Many of those present had never participated in any sort of public demonstration before. One such was Shawna, a 53-year-old former flight attendant who showed up carrying a large sign reading "Drive Out the Bush Regime," and said "I've never been this upset about things before. Something's got to change."
"I can go to Washington, D.C. for $20 and do more of this kind of thing," she added, referring to her discount priveleges as a former airline employee, "and I'm planning to."
Another first time demonstrator was Susanne Romaine, who marched in costume as a beauty pageant winner, "I Miss America" and said, "I miss the sense of democracry."
Shortly after two p.m. the demonstrators began winding down the west flank of Capitol Hill and proceeded downtown, where they marched down the middle of Second Avenue bringing traffic there to a halt. It was at this point that the protest reached its maximum size, containing at the most 500 participants. People began gradually drifting away when the march terminated at the Federal Building, where the most committed and dedicated protestors settled in for more speeches until darkness fell.
The Seattle demonstration was just one of approximately 200 such events taking place on October 5 in large and small cities nationwide, in Canada, and overseas, organized and sponsored by the World Can't Wait (to drive out the Bush Regime). The organization took out full-page ads in big-city newspapers to promote the event, during which the largest turnout occurred, as usual, in New York and San Francisco.
Approximately 5000 protesters gathered in Dag Hammerskjold Plaza across the street from the U.N. in New York City according to event organizers, where the demonstration began with modest numbers but swelled throughout the day.
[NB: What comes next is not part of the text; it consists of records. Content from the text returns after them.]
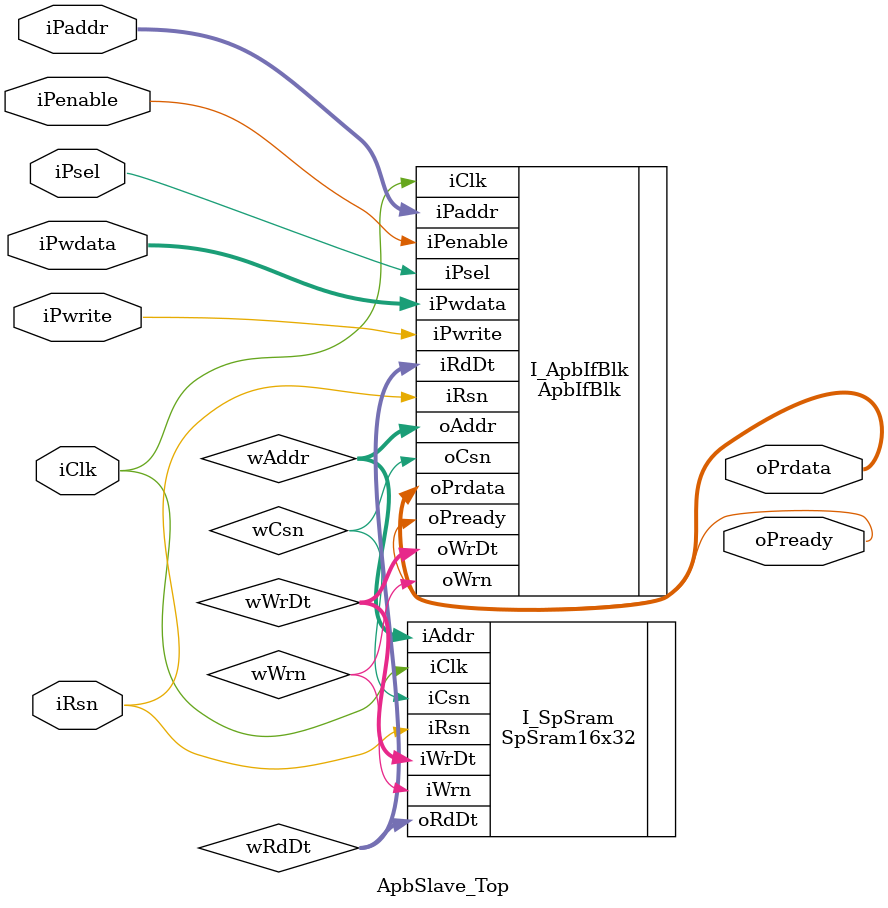
<source format=v>
`timescale 1ns/10ps

module ApbSlave_Top (

  // Clock & reset
  input            iClk,               // Rising edge
  input            iRsn,               // Sync. & low reset


  // APB interface
  input            iPsel,
  input            iPenable,
  input            iPwrite,
  input  [15:0]    iPaddr,

  input  [31:0]    iPwdata,
  output [31:0]    oPrdata,
  output           oPready

  );


  // wire & reg declaration
  wire             wCsn;
  wire             wWrn;
  wire  [3:0]      wAddr;

  wire  [31:0]     wWrDt;
  wire  [31:0]     wRdDt;


  /*************************************************************/
  // ApbIfBlk instantiation
  /*************************************************************/
  ApbIfBlk I_ApbIfBlk (

    // Clock & reset
    .iClk          (iClk),
    .iRsn          (iRsn),


    // APB interface
    .iPsel         (iPsel),
    .iPenable      (iPenable),
    .iPwrite       (iPwrite),
    .iPaddr        (iPaddr[15:0]),

    .iPwdata       (iPwdata[31:0]),
    .oPrdata       (oPrdata[31:0]),
    .oPready       (oPready),


    // SP-SRAM interface
    .oCsn          (wCsn),
    .oWrn          (wWrn),
    .oAddr         (wAddr[3:0]),
  
    .oWrDt         (wWrDt[31:0]),
    .iRdDt         (wRdDt[31:0])

  );



  /*************************************************************/
  // SP-SRAM instantiation
  /*************************************************************/
  SpSram16x32 I_SpSram (

  // Clock & reset
  .iClk            (iClk),
  .iRsn            (iRsn),


  // SP-SRAM Input & Output
  .iCsn            (wCsn),
  .iWrn            (wWrn),
  .iAddr           (wAddr[3:0]),

  .iWrDt           (wWrDt[31:0]),
  .oRdDt           (wRdDt[31:0])

  );


endmodule

</source>
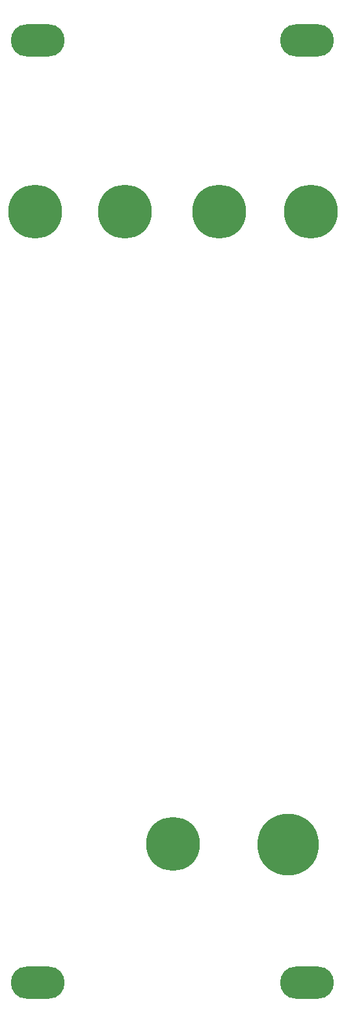
<source format=gbr>
%TF.GenerationSoftware,KiCad,Pcbnew,6.0.11+dfsg-1~bpo11+1*%
%TF.CreationDate,2023-04-14T14:39:14+08:00*%
%TF.ProjectId,MiniMix - Front,4d696e69-4d69-4782-902d-2046726f6e74,rev?*%
%TF.SameCoordinates,Original*%
%TF.FileFunction,Soldermask,Bot*%
%TF.FilePolarity,Negative*%
%FSLAX46Y46*%
G04 Gerber Fmt 4.6, Leading zero omitted, Abs format (unit mm)*
G04 Created by KiCad (PCBNEW 6.0.11+dfsg-1~bpo11+1) date 2023-04-14 14:39:14*
%MOMM*%
%LPD*%
G01*
G04 APERTURE LIST*
%ADD10C,7.000000*%
%ADD11C,8.000000*%
%ADD12O,7.000000X4.200000*%
G04 APERTURE END LIST*
D10*
%TO.C,REF\u002A\u002A*%
X115000000Y-147500000D03*
%TD*%
%TO.C,REF\u002A\u002A*%
X97050000Y-65250000D03*
%TD*%
%TO.C,REF\u002A\u002A*%
X132950000Y-65300000D03*
%TD*%
%TO.C,REF\u002A\u002A*%
X121000000Y-65300000D03*
%TD*%
D11*
%TO.C,REF\u002A\u002A*%
X129950000Y-147550000D03*
%TD*%
D10*
%TO.C,REF\u002A\u002A*%
X108750000Y-65300000D03*
%TD*%
D12*
%TO.C,REF\u002A\u002A*%
X97400000Y-165500000D03*
X132400000Y-165500000D03*
X97400000Y-43000000D03*
X132400000Y-43000000D03*
%TD*%
M02*

</source>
In San Francisco rain did not deter approximately 3000 demonstrators from marching and rallying at Justin Herman Plaza, where their permit for a mass demonstration inexplicably did not include a permit to operate a sound system. Speakers including Daniel Ellsberg and Miguel Molina used bullhorns to address the crowd.
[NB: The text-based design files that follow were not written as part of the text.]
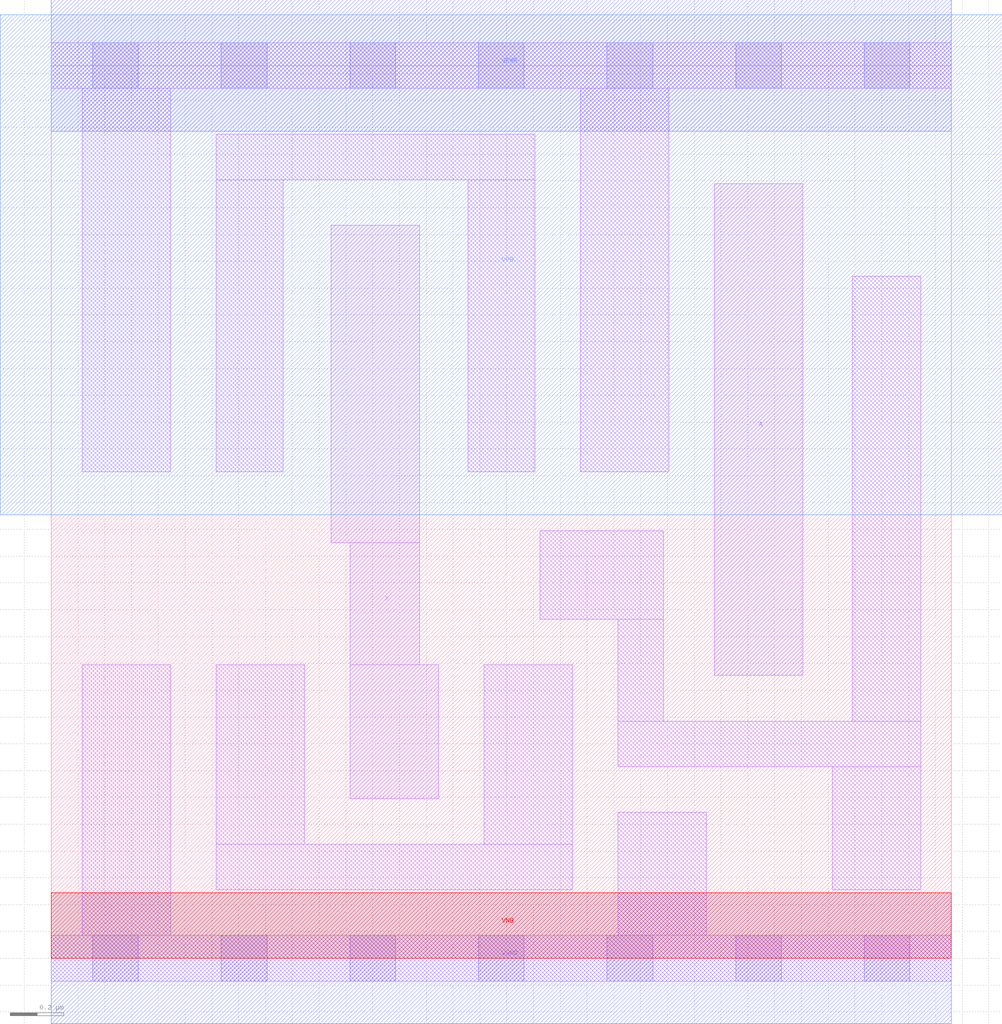
<source format=lef>
# Copyright 2020 The SkyWater PDK Authors
#
# Licensed under the Apache License, Version 2.0 (the "License");
# you may not use this file except in compliance with the License.
# You may obtain a copy of the License at
#
#     https://www.apache.org/licenses/LICENSE-2.0
#
# Unless required by applicable law or agreed to in writing, software
# distributed under the License is distributed on an "AS IS" BASIS,
# WITHOUT WARRANTIES OR CONDITIONS OF ANY KIND, either express or implied.
# See the License for the specific language governing permissions and
# limitations under the License.
#
# SPDX-License-Identifier: Apache-2.0

VERSION 5.7 ;
  NOWIREEXTENSIONATPIN ON ;
  DIVIDERCHAR "/" ;
  BUSBITCHARS "[]" ;
MACRO sky130_fd_sc_lp__buflp_2
  CLASS CORE ;
  FOREIGN sky130_fd_sc_lp__buflp_2 ;
  ORIGIN  0.000000  0.000000 ;
  SIZE  3.360000 BY  3.330000 ;
  SYMMETRY X Y R90 ;
  SITE unit ;
  PIN A
    ANTENNAGATEAREA  0.318000 ;
    DIRECTION INPUT ;
    USE SIGNAL ;
    PORT
      LAYER li1 ;
        RECT 2.475000 1.055000 2.805000 2.890000 ;
    END
  END A
  PIN X
    ANTENNADIFFAREA  0.646800 ;
    DIRECTION OUTPUT ;
    USE SIGNAL ;
    PORT
      LAYER li1 ;
        RECT 1.045000 1.550000 1.375000 2.735000 ;
        RECT 1.115000 0.595000 1.445000 1.095000 ;
        RECT 1.115000 1.095000 1.375000 1.550000 ;
    END
  END X
  PIN VGND
    DIRECTION INOUT ;
    USE GROUND ;
    PORT
      LAYER met1 ;
        RECT 0.000000 -0.245000 3.360000 0.245000 ;
    END
  END VGND
  PIN VNB
    DIRECTION INOUT ;
    USE GROUND ;
    PORT
      LAYER pwell ;
        RECT 0.000000 0.000000 3.360000 0.245000 ;
    END
  END VNB
  PIN VPB
    DIRECTION INOUT ;
    USE POWER ;
    PORT
      LAYER nwell ;
        RECT -0.190000 1.655000 3.550000 3.520000 ;
    END
  END VPB
  PIN VPWR
    DIRECTION INOUT ;
    USE POWER ;
    PORT
      LAYER met1 ;
        RECT 0.000000 3.085000 3.360000 3.575000 ;
    END
  END VPWR
  OBS
    LAYER li1 ;
      RECT 0.000000 -0.085000 3.360000 0.085000 ;
      RECT 0.000000  3.245000 3.360000 3.415000 ;
      RECT 0.115000  0.085000 0.445000 1.095000 ;
      RECT 0.115000  1.815000 0.445000 3.245000 ;
      RECT 0.615000  0.255000 1.945000 0.425000 ;
      RECT 0.615000  0.425000 0.945000 1.095000 ;
      RECT 0.615000  1.815000 0.865000 2.905000 ;
      RECT 0.615000  2.905000 1.805000 3.075000 ;
      RECT 1.555000  1.815000 1.805000 2.905000 ;
      RECT 1.615000  0.425000 1.945000 1.095000 ;
      RECT 1.825000  1.265000 2.285000 1.595000 ;
      RECT 1.975000  1.815000 2.305000 3.245000 ;
      RECT 2.115000  0.085000 2.445000 0.545000 ;
      RECT 2.115000  0.715000 3.245000 0.885000 ;
      RECT 2.115000  0.885000 2.285000 1.265000 ;
      RECT 2.915000  0.255000 3.245000 0.715000 ;
      RECT 2.990000  0.885000 3.245000 2.545000 ;
    LAYER mcon ;
      RECT 0.155000 -0.085000 0.325000 0.085000 ;
      RECT 0.155000  3.245000 0.325000 3.415000 ;
      RECT 0.635000 -0.085000 0.805000 0.085000 ;
      RECT 0.635000  3.245000 0.805000 3.415000 ;
      RECT 1.115000 -0.085000 1.285000 0.085000 ;
      RECT 1.115000  3.245000 1.285000 3.415000 ;
      RECT 1.595000 -0.085000 1.765000 0.085000 ;
      RECT 1.595000  3.245000 1.765000 3.415000 ;
      RECT 2.075000 -0.085000 2.245000 0.085000 ;
      RECT 2.075000  3.245000 2.245000 3.415000 ;
      RECT 2.555000 -0.085000 2.725000 0.085000 ;
      RECT 2.555000  3.245000 2.725000 3.415000 ;
      RECT 3.035000 -0.085000 3.205000 0.085000 ;
      RECT 3.035000  3.245000 3.205000 3.415000 ;
  END
END sky130_fd_sc_lp__buflp_2
END LIBRARY

</source>
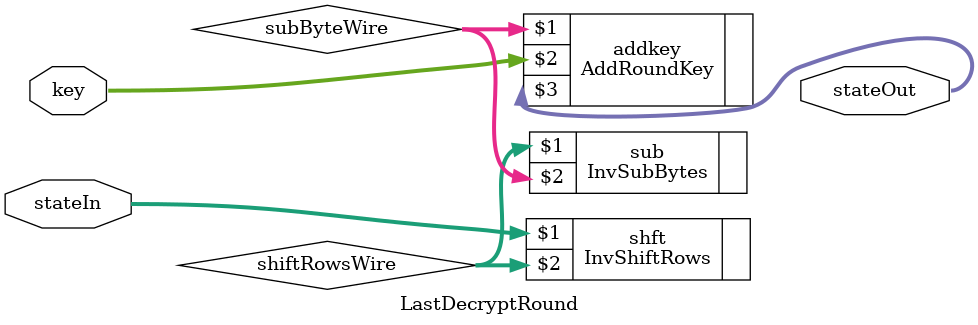
<source format=v>
module DecryptRound(stateIn, key, stateOut);
	input [127:0] stateIn;
	input [127:0] key;
	output [127:0] stateOut;

	wire [127:0] subByteWire;
	wire [127:0] shiftRowsWire;
	wire [127:0] afterRoundKey;

	InvShiftRows shft(stateIn, shiftRowsWire);	
	InvSubBytes sub(shiftRowsWire, subByteWire);
	AddRoundKey addkey(subByteWire, key, afterRoundKey);
	InvMixColumns mix(afterRoundKey, stateOut);	
endmodule 

module LastDecryptRound(stateIn, key, stateOut);
	input [127:0] stateIn;
	input [127:0] key;
	output [127:0] stateOut;

	wire [127:0] subByteWire;
	wire [127:0] shiftRowsWire;

	InvShiftRows shft(stateIn, shiftRowsWire);	
	InvSubBytes sub(shiftRowsWire, subByteWire);
	AddRoundKey addkey(subByteWire, key, stateOut);
endmodule 
</source>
While demonstrations were individually covered by local newspapers and broadcasting outlets in the cities where they occurred, the national media took no notice of the events of October 5, and its impact on the national debate over the war was consequently minimal.
Undeterred, World Can't Wait spokespersons have already announced plans to begin organizing another nationwide round of protests and demonstrations later this week.